Молодой человек ни за что не согласился бы жить в такой конуре, если бы не рассчитывал на сладостное пребывание в конторе. Он говорил себе, что на службе ему весь день будет тепло, а придя домой, он будет сразу же ложиться спать.

Целую неделю в лавке и в квартире царил беспорядок. Тереза с первого же дня уселась за конторку и уже не сходила с места. Ее удрученное состояние очень удивляло г-жу Ракен; она рассчитывала, что молодая женщина постарается приукрасить свою квартиру, поставит на окна цветы, попросит, чтобы комнаты заново оклеили, чтобы купили гардины, ковры. Когда г-жа Ракен предлагала что-нибудь переделать, улучшить, племянница спокойно отвечала:

– Зачем? Нам и так хорошо, роскошь нам ни к чему.

Госпоже Ракен пришлось самой обставить комнаты и навести порядок в лавке. Видя, что тетка с утра до ночи вертится у нее перед глазами, Тереза в конце концов стала выходить из терпения; она наняла прислугу и заставила тетю сидеть возле себя.

Больше месяца Камиллу не удавалось найти службу. Он как можно меньше бывал в лавке и с утра до ночи слонялся без дела.
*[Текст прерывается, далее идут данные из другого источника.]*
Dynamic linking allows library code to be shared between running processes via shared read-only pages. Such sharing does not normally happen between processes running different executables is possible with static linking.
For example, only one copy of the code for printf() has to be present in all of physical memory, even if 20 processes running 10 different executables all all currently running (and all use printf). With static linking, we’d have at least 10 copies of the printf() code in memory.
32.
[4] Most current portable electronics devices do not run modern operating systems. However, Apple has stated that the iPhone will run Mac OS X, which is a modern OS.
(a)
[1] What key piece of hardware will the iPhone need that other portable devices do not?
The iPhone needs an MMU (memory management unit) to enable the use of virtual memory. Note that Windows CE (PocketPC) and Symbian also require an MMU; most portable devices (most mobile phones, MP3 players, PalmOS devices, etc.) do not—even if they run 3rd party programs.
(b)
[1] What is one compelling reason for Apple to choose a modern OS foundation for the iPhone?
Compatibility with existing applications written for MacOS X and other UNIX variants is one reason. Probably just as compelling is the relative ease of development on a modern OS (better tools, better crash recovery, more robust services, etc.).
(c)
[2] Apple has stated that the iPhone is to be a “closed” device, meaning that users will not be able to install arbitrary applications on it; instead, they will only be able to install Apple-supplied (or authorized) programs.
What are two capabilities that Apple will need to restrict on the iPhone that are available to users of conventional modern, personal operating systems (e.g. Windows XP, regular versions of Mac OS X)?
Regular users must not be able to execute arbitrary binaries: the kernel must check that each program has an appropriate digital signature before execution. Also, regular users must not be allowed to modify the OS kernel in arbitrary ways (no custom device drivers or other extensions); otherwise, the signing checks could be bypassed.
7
Это ему до такой степени наскучило, что он даже заикнулся, не вернуться ли в Вернон. Наконец ему досталась должность в управлении Орлеанской железной дороги, с окладом в сто франков в месяц. Мечта его осуществилась.

Он отправлялся из дому в восемь часов утра. Он шел по улице Генего и выходил на набережную. Затем, от Академии до Ботанического сада, он шагал, заложив руки в карманы, вдоль Сены. Этот долгий путь, который он совершал дважды в день, никогда не надоедал ему. Он наблюдал, как течет вода, останавливался, чтобы посмотреть, как вниз по течению тянутся баржи, груженные лесом. Он ни о чем не думал. Нередко он задерживался перед собором Парижской Богоматери, который тогда ремонтировался, и рассматривал громоздившиеся вокруг него леса; эти громадные леса почему-то очень занимали его. Потом он мимоходом заглядывал на Винную пристань, пересчитывал извозчиков, ехавших от вокзала. Вечером, усталый, занятый какой-нибудь нелепой историей, которую рассказывали в управлении, он шел по Ботаническому саду и, если не особенно спешил, останавливался возле медведей. Он проводил здесь с полчаса, склонившись над ямой и наблюдая за медведями, которые передвигались, грузно покачиваясь; повадки этих неуклюжих животных нравились ему; он разглядывал их, приоткрыв рот, вытаращив глаза, и, как дурак, радовался и потешался их движениям. Наконец он решал, что пора домой, и отправлялся в путь, волоча ноги и разглядывая прохожих, экипажи, витрины.

Дома он сразу же обедал, потом принимался за чтение. Он купил сочинения Бюффона и каждый вечер задавал себе урок: прочесть двадцать – тридцать страниц, несмотря на страшную скуку, которую наводило на него это занятие. Он читал также, в грошовых выпусках, «Историю Консульства и Империи» Тьера, «Историю жирондистов» Ламартина или какую-нибудь научно-популярную книгу. Он воображал, что занимается самообразованием. Иной раз он заставлял жену прослушать несколько страничек, кое-какие забавные истории, которые он читал ей вслух. Он очень удивлялся, что Тереза может просидеть целый вечер, задумавшись, молча, не испытывая желания взяться за книгу. В глубине души он считал, что жена его глуповата.